• _WHAT THIS TASK INVOLVES_
Pull every line holding the word "down" out of the data and copy it.

+++ RECORDS SHOWN +++

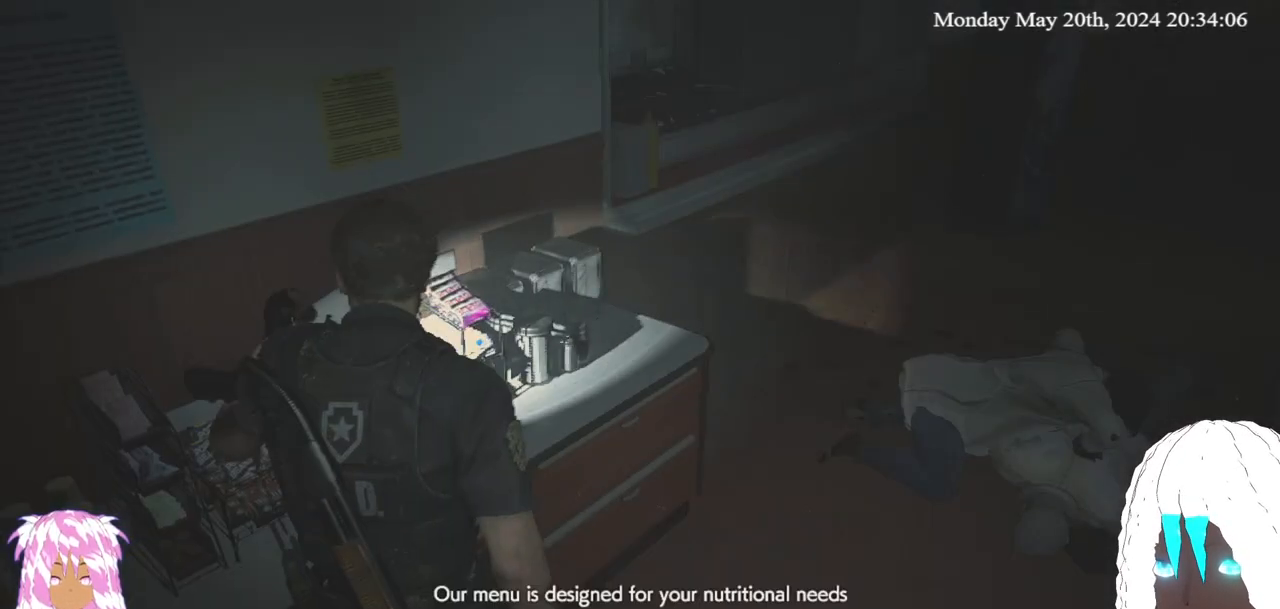
{"buttons": ["CROSS"], "left_stick": "up-left", "right_stick": "center", "events": [[150, "L3", "down"], [217, "left_stick", "up-left"], [333, "right_stick", "center"], [417, "CROSS", "down"], [417, "L3", "up"]]}
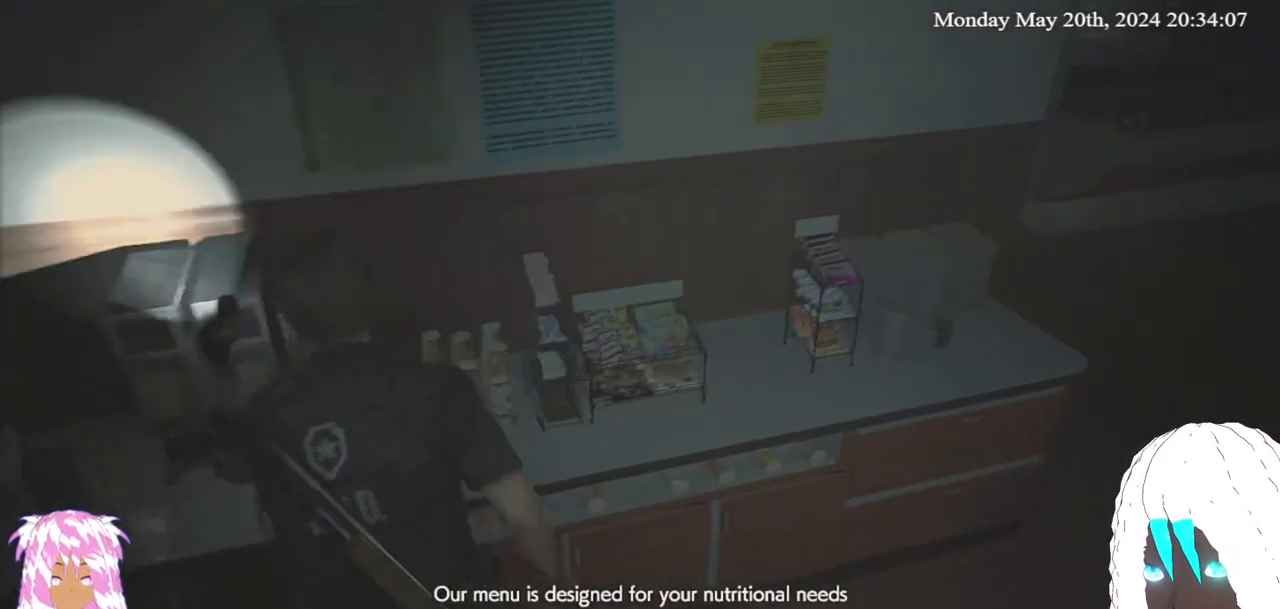
{"buttons": [], "left_stick": "left", "right_stick": "center", "events": [[83, "CROSS", "up"], [250, "left_stick", "left"]]}
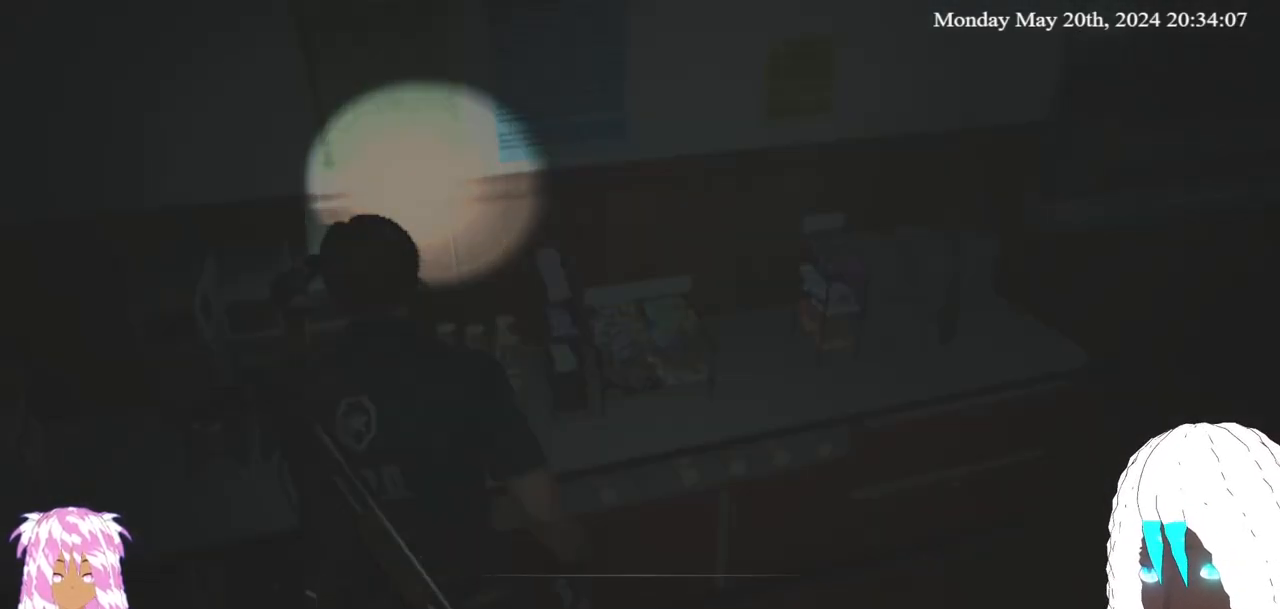
{"buttons": [], "left_stick": "center", "right_stick": "center", "events": [[250, "left_stick", "center"]]}
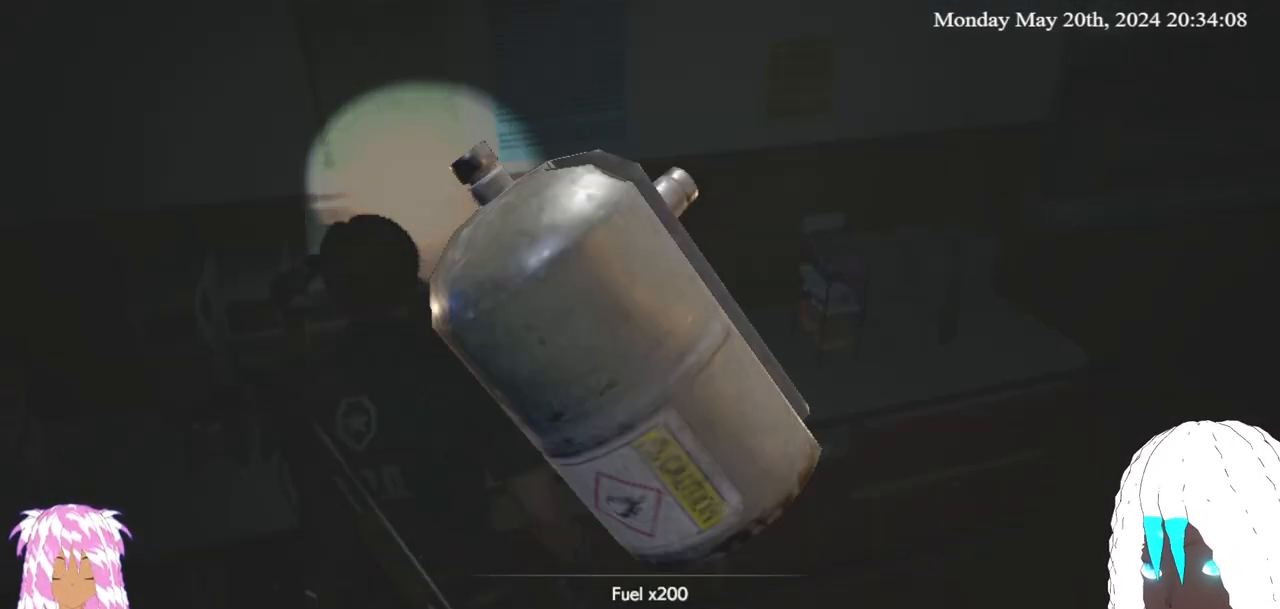
{"buttons": [], "left_stick": "center", "right_stick": "center", "events": [[167, "CROSS", "down"], [300, "CROSS", "up"]]}
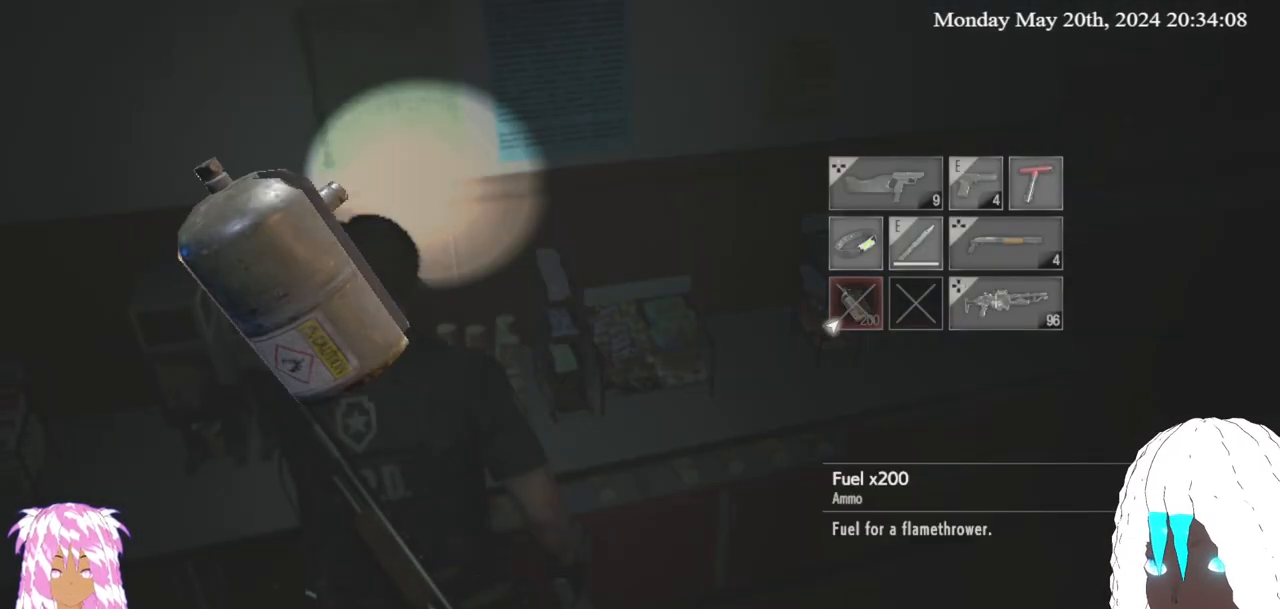
{"buttons": [], "left_stick": "center", "right_stick": "center", "events": []}
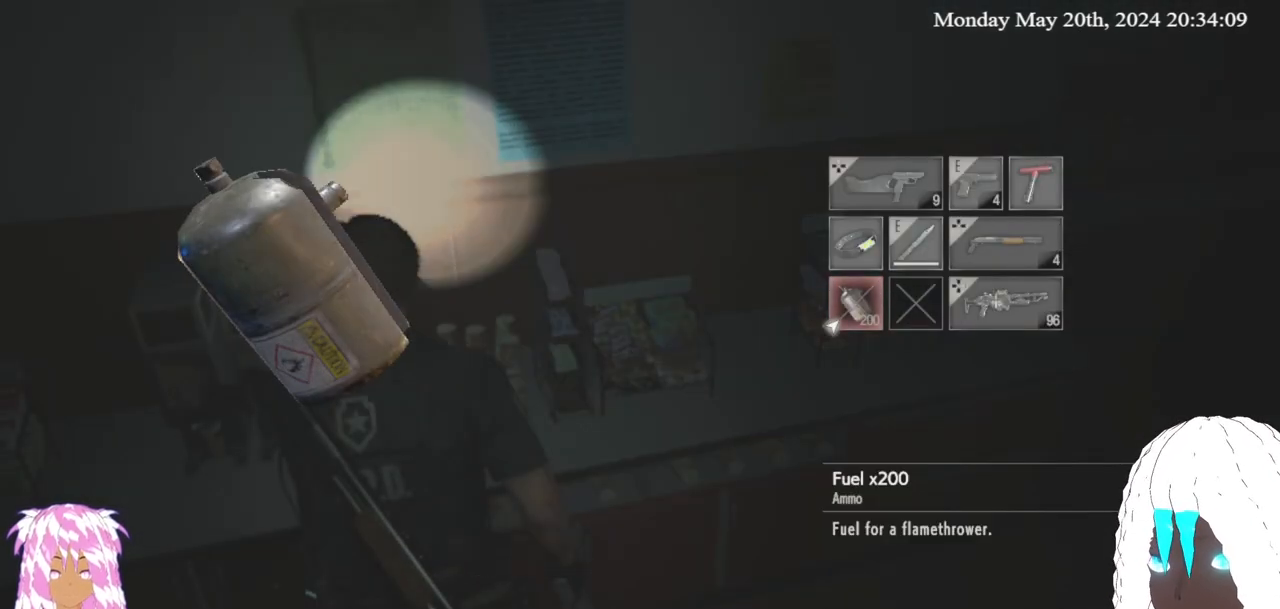
{"buttons": [], "left_stick": "center", "right_stick": "center", "events": [[50, "left_stick", "right"], [333, "left_stick", "center"]]}
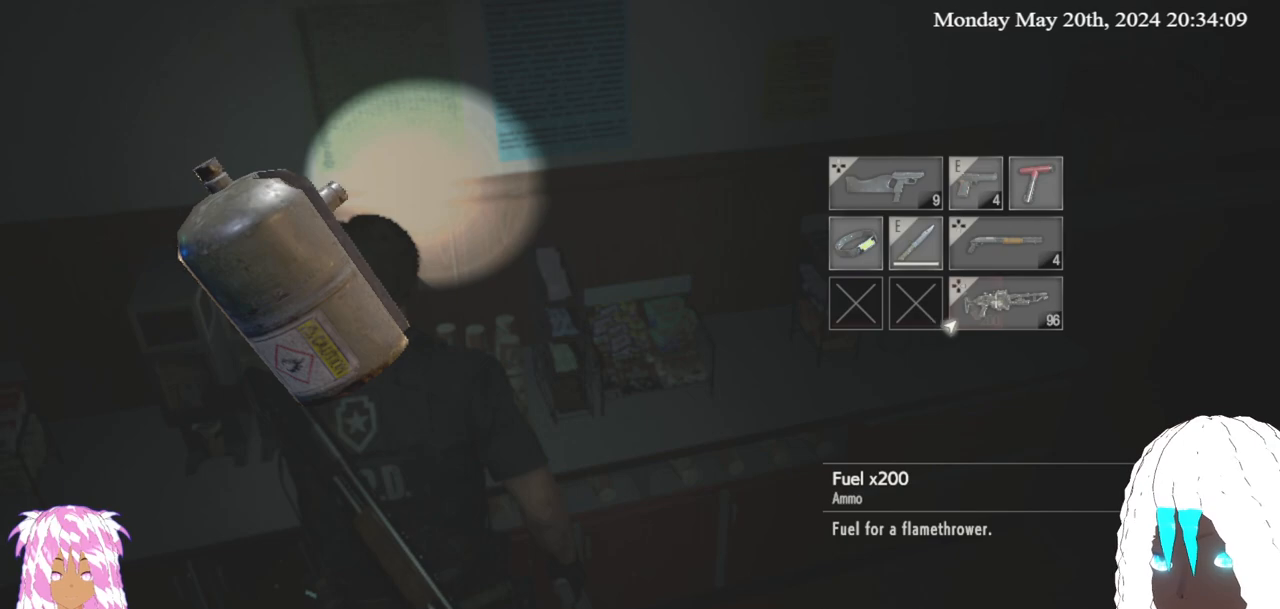
{"buttons": [], "left_stick": "center", "right_stick": "center", "events": [[117, "CROSS", "down"], [250, "CROSS", "up"]]}
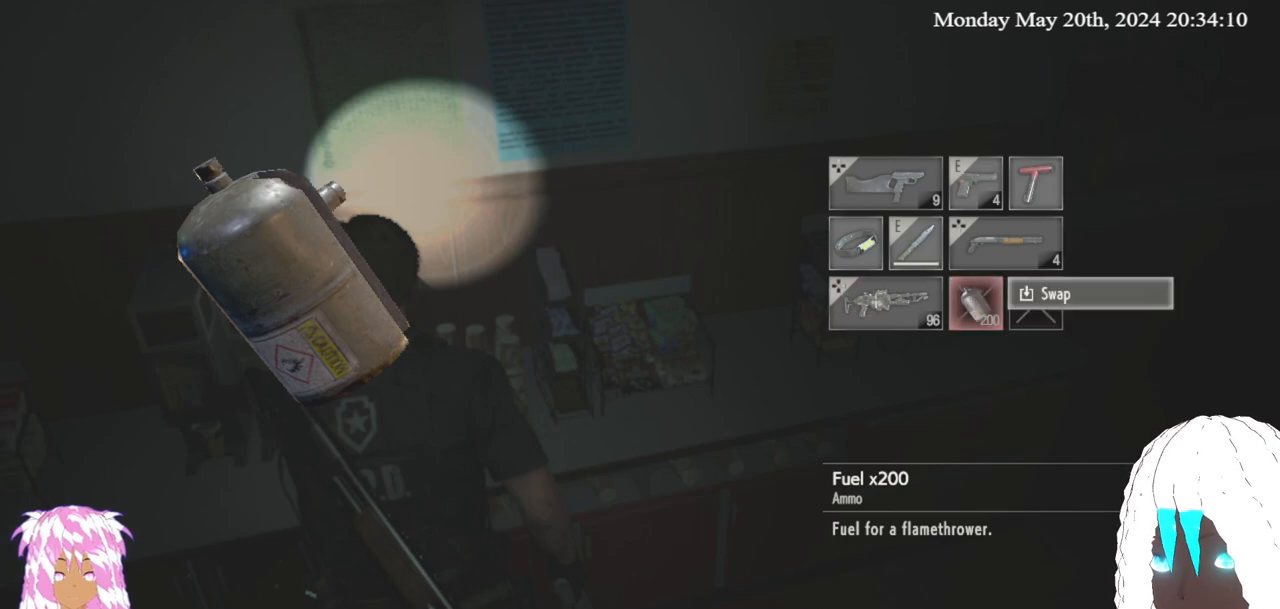
{"buttons": [], "left_stick": "left", "right_stick": "center", "events": [[450, "left_stick", "left"]]}
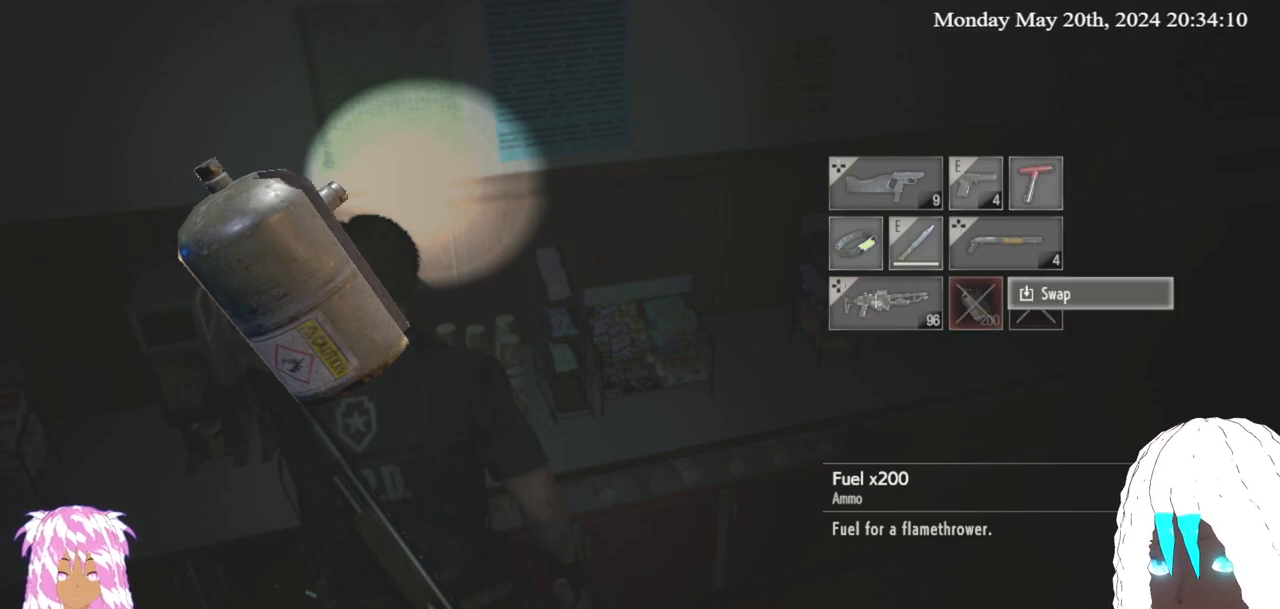
{"buttons": [], "left_stick": "center", "right_stick": "center", "events": [[83, "left_stick", "center"], [233, "left_stick", "right"], [333, "left_stick", "center"]]}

+++

• _FINISHED TASK_
{"buttons": ["CROSS"], "left_stick": "up-left", "right_stick": "center", "events": [[150, "L3", "down"], [217, "left_stick", "up-left"], [333, "right_stick", "center"], [417, "CROSS", "down"], [417, "L3", "up"]]}
{"buttons": [], "left_stick": "center", "right_stick": "center", "events": [[167, "CROSS", "down"], [300, "CROSS", "up"]]}
{"buttons": [], "left_stick": "center", "right_stick": "center", "events": [[117, "CROSS", "down"], [250, "CROSS", "up"]]}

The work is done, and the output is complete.